Let's not pretend that there isn't a connection between production costs and all the things that have been pissing people off lately. We didn't pull this out of our asses here. Everywhere you turn there's someone else in the business bitching about how expensive game production is and holding that over our heads. They constantly bring it up to defend whatever DLC or DRM shenanigans that they're looking to employ. The industry seems to love playing the production cost card to elicit some sympathy from consumers despite also being an industry that is notorious for abusing its workforce. Well, they can't have it both ways. They can't use "we're broke" as an excuse but then be immune to any accusations regarding why they don't have their shit together. If they're making the claim that something is wrong then it's on them to fix it, not us.


http://www.gamepolitics.com/2012/07/...h#.UrC0nCKA3cs

http://www.polygon.com/2012/10/1/343...s-state-of-aaa

http://thegamesofchance.blogspot.com...y-defends.html
Not even an explanation. Just a dismissive "how silly." What this basically says is that publishers are in dire straits and all the sacrifice has to be made on the consumer end...because they say so. They're the ones predicting doom, not us. They're the ones who keep saying "Oh no, if consumers don't accept the things we say we need to do (just say, not prove) then we won't be able to bestow these games upon them. There is no alternative and you're silly for suggesting we're responsible for our situation."

http://www.gamesindustry.biz/article...-of-used-games
See? More guys on the inside predicting terrible things. "Used games kill the mid-tier publisher." Somehow the lack of a mid-tier (certainly a bad thing) gets spun into our problem by default. We're expected to just accept the current industry standards as an absolute and then make whatever changes on our end are necessary to keep them going as they are instead of anyone asking "Well, why is GameStop automatically the problem? What is the game industry doing wrong that keeps mid-tier publishers from thriving?"

So, yeah. I'm not the one saying games cost too much to make. They are. I'm just responding to their incessant bitching.
I'm not defending anyone's interests. I'm simply explaining why your theory that games are too expensive to make is ridiculous and why there is no impending collapse as various pundits have speculated about for the past decade or more.
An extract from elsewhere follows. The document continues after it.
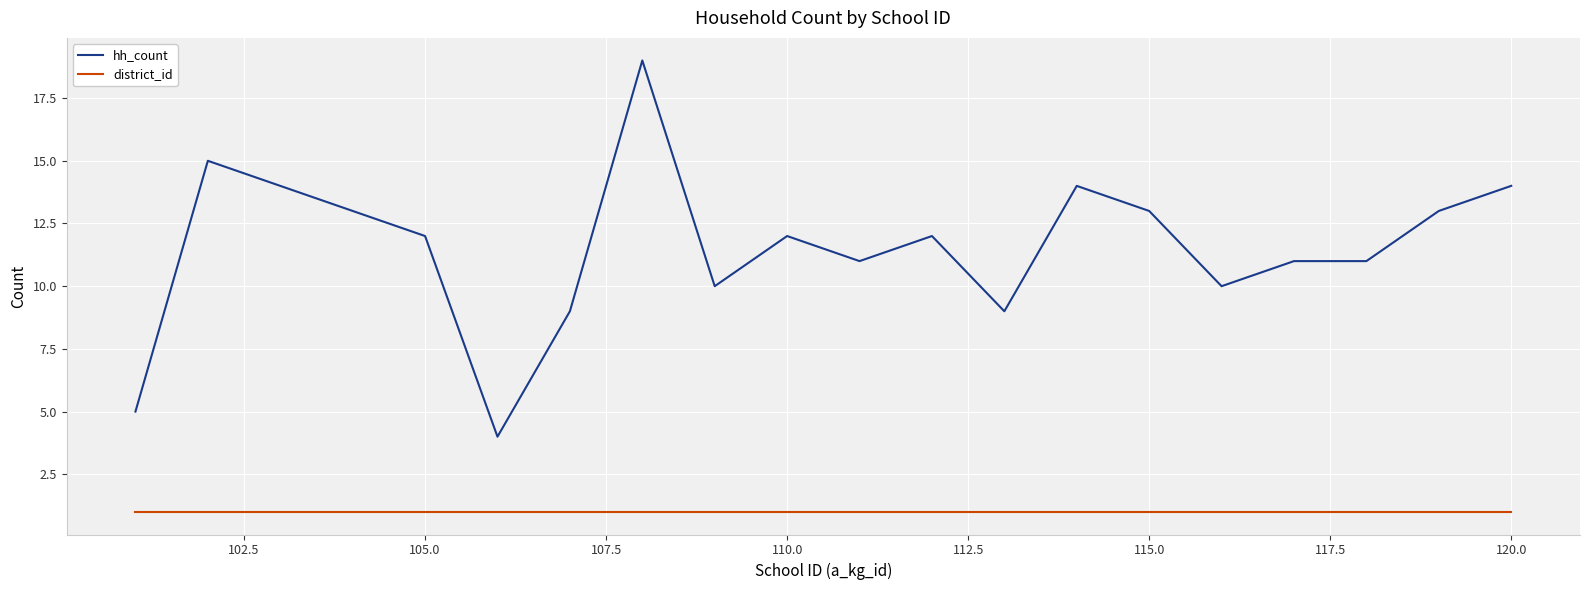

What are all the series names shown in the legend?

hh_count, district_id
A business is solely in existence for the purpose of making money. If a business has no such interest, there are other avenues they can take such as becoming a non-profit or simply providing their product for free. Nobody is being forced to sell games for a living just like nobody is being forced to buy them.

Capitalism is not inherently adversarial, at least not when it comes to the relationship between customers and businesses. Businesses that are responsive to consumer demands typically do better than those that don't, but it's not the obligation of any business to be in either a cooperative or an adversarial relationship with its customers or the marketplace.

I won't dispute that big budget games are becoming more and more expensive to make. I also won't dispute that things like DLC, trying to control used sales, season passes and other means of generating revenue are being used by publishers to offset some of those production costs. That doesn't necessarily mean that games are too expensive to make or that the growth in budgets is a bad thing. It simply means that charging a consumer $60 for a new big budget game may not produce sufficient profit in and of itself to satisfy the investors and shareholders in big publishers. If consumers decide that games are too expensive or that they won't buy DLC, then publishers may be faced with the crisis you seem so concerned about. Until that happens, this is just the same exact speculation that has been happening for the past decade or more.